In Python, the proxy pattern can be implemented using inheritance or by using a class that holds a reference to the real object. Here is an example of how to implement the proxy pattern using inheritance:

class AbstractHandler:
    def __init__(self, successor=None):
        self._successor = successor

    def handle(self, request):
        handled = self._handle(request)

        if not handled:
            self._successor.handle(request)

    def _handle(self, request):
        raise NotImplementedError('Must provide implementation in subclass.')

class ConcreteHandler1(AbstractHandler):
    def _handle(self, request):
        if 0 < request <= 10:
            print(f'Request {request} handled in handler 1')
            return True

class ConcreteHandler2(AbstractHandler):
    def _handle(self, request):
        if 10 < request <= 20:
            print(f'Request {request} handled in handler 2')
            return True

class ConcreteHandler3(AbstractHandler):
    def _handle(self, request):
        if 20 < request <= 30:
            print(f'Request {request} handled in handler 3')
            return True

def main():
    h1 = ConcreteHandler1()
    h2 = ConcreteHandler2(h1)
    h3 = ConcreteHandler3(h2)

    requests = [2, 5, 14, 22, 18, 3, 35, 27, 20]
    for request in requests:
        h3.handle(request)

if __name__ == '__main__':
    main()

In this example, the AbstractHandler class defines the basic structure for handling requests and contains a reference to the next object in the chain. The handle method attempts to handle the request and if it is unable to do so, it passes the request along to the next object in the chain. The _handle method must be implemented by subclasses to handle specific requests.

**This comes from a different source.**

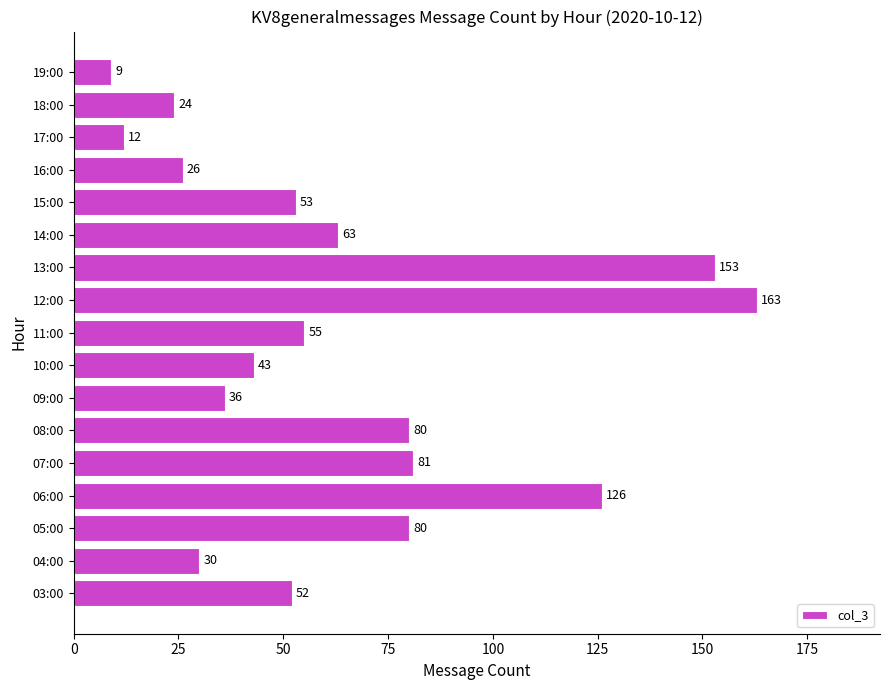

Reading top to bottom, extract all data points from this chart.

9	24	12	26	53	63	153	163	55	43	36	80	81	126	80	30	52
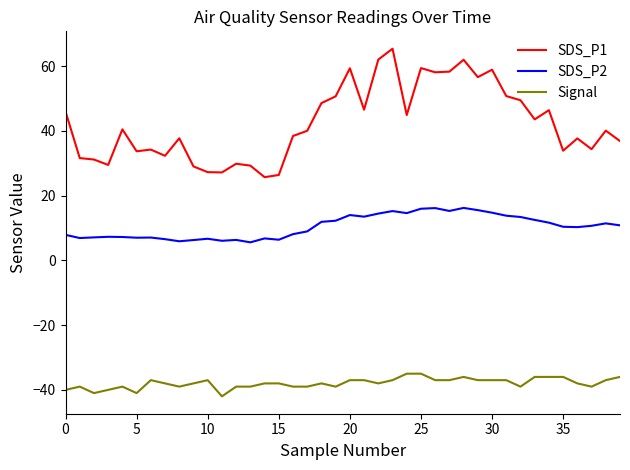

Rank the series by their average value, from lowest to highest.

Signal, SDS_P2, SDS_P1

The ConcreteHandler1, ConcreteHandler2, and ConcreteHandler3 classes are concrete implementations of the AbstractHandler class and each handle different ranges of requests. In the main function, an instance of each concrete handler is created and linked together to form the chain. Finally, a series of requests is sent through the chain and handled by the appropriate handler.

In conclusion, the Chain of Responsibility pattern is a useful pattern for handling requests in a flexible and dynamic way. By decoupling the sender of a request from the receiver, it allows for the objects in the chain to be rearranged and modified dynamically, making it well-suited for complex and evolving systems.